Fad

15. November 2005 / Die Bankerl-Depesche, die Zweite


Schwups, ja sind denn schon wieder zwei Wochen um? Wenn man www.auf-dem-bankerl.de sitzt, verliert man völlig das Gefühl für Zeit - vor allem, wenn man auf Beiträge an depesche@auf-dem-bankerl.de wartet, die dann nicht kommen, was aber im eigentlichen und im besonderen Sinne uneingeschränkt der Idee des Bankerls entspricht, sich nicht ohne Not anzustrengen. Trotzdem: Wer meint, etwas für die Depesche zu haben, nur her damit. Denn immer der gleiche Schmarrn vom gleichen Schreiberling wird dann mit der Zeit doch recht fad.

Dass die erste Depeche recht fad war, hat übrigens auch Revolutionär Jürgen "James" gemeint. Na, da hat er doch einerseits völlig recht (weil wir doch ausdrücklich gesagt haben, dass wir uns nicht anstrengen wollen auf dem Bankerl und deshalb jegliche Spannung vermeiden), andererseits erzählt er dann gleich darauf, dass er in Österreich Golf spielt. Das klingt jetzt wirklich irre spektakulär, James. Wahrscheinlich hast Du Deinem Kumpel und Sympathisanten Leonardo auch davon erzählt, so aufgeregt wie der auf dem Photo ausschaut.

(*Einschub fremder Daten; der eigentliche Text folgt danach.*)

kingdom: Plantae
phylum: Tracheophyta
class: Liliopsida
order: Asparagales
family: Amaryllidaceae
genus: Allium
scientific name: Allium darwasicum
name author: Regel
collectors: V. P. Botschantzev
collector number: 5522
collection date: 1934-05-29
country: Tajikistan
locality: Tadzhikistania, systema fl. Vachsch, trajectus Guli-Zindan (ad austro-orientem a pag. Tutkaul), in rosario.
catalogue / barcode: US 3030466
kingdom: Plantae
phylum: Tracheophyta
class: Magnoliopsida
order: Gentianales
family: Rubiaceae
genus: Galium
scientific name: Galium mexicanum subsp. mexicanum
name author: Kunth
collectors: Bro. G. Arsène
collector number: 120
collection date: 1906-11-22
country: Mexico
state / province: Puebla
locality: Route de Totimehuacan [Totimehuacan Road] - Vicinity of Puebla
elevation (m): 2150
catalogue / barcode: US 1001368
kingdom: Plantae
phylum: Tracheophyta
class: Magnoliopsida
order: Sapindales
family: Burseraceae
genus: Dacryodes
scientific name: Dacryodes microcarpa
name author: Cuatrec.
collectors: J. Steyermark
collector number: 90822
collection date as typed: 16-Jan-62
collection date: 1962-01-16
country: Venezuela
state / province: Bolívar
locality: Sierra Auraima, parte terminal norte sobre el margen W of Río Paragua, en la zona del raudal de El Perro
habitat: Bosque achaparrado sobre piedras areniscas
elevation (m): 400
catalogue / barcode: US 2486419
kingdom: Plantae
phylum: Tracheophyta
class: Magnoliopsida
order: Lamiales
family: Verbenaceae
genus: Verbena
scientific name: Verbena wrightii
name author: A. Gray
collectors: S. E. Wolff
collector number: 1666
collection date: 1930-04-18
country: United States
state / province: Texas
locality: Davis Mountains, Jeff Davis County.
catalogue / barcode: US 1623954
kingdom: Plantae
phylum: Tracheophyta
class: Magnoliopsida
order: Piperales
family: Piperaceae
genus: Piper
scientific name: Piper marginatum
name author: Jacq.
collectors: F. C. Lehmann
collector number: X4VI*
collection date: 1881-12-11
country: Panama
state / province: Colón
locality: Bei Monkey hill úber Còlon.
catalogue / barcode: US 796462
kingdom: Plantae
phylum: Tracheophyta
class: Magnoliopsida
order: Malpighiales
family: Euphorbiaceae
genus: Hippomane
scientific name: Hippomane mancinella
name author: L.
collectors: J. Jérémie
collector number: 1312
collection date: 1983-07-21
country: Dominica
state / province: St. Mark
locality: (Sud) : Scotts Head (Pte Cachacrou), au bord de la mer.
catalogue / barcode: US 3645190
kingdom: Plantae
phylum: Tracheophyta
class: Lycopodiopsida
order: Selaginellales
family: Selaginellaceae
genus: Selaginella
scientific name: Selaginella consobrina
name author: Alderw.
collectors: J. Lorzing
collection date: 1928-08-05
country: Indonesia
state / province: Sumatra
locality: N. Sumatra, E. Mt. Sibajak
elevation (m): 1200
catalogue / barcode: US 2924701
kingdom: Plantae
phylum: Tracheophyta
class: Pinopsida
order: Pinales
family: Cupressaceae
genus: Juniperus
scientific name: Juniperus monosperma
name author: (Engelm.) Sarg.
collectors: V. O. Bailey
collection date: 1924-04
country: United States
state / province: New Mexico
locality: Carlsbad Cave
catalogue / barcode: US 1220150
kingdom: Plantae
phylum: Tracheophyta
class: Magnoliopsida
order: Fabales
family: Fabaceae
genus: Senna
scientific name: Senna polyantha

Aber James hat immerhin mit dem Hund einen Sympathisanten für die Revolution gewonnen... andere dürfen fei auch neue Revolutionäre und Sympathisanten anschleppen, weil der Web-Commandante unter Berufung auf die Paragrafen 2 und 3 noch keinen Empfehlungs-Link aufs Bankerl virtuell geritzt hat.

So oder so egal, schauen wir uns völlig unaufgeregt, entspannt und fad die vergangenen zwei Wochen auf dem Bankerl an.

Zuallererst gleich eine Richtigstellung des US-Commandante Jeffrey, der hier betonen will, dass Sympathisantin Mareike nicht nur die Lieblingsmasseurin vom Bernd ist, sondern seine auch. Und er ist schließlich ein Commandante, während der Bernd sich erst jetzt bequemt hat, (nur) ein Sympathisant zu werden.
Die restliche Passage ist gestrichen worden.